■ REQUIRED WORK: Rewrite the text of the records below with every instance of "Выходной" changed to "Закрыто", leaving everything else the same.

• • • • •

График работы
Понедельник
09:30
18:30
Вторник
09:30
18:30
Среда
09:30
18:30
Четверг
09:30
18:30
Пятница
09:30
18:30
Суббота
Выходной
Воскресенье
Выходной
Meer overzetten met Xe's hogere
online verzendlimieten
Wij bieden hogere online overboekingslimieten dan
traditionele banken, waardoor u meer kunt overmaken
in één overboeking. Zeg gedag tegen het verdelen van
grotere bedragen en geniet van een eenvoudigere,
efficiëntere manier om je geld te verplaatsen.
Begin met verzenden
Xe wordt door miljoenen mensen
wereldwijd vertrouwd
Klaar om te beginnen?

• • • • •

■ EXERCISE ANSWER:
График работы
Понедельник
09:30
18:30
Вторник
09:30
18:30
Среда
09:30
18:30
Четверг
09:30
18:30
Пятница
09:30
18:30
Суббота
Закрыто
Воскресенье
Закрыто
Meer overzetten met Xe's hogere
online verzendlimieten
Wij bieden hogere online overboekingslimieten dan
traditionele banken, waardoor u meer kunt overmaken
in één overboeking. Zeg gedag tegen het verdelen van
grotere bedragen en geniet van een eenvoudigere,
efficiëntere manier om je geld te verplaatsen.
Begin met verzenden
Xe wordt door miljoenen mensen
wereldwijd vertrouwd
Klaar om te beginnen?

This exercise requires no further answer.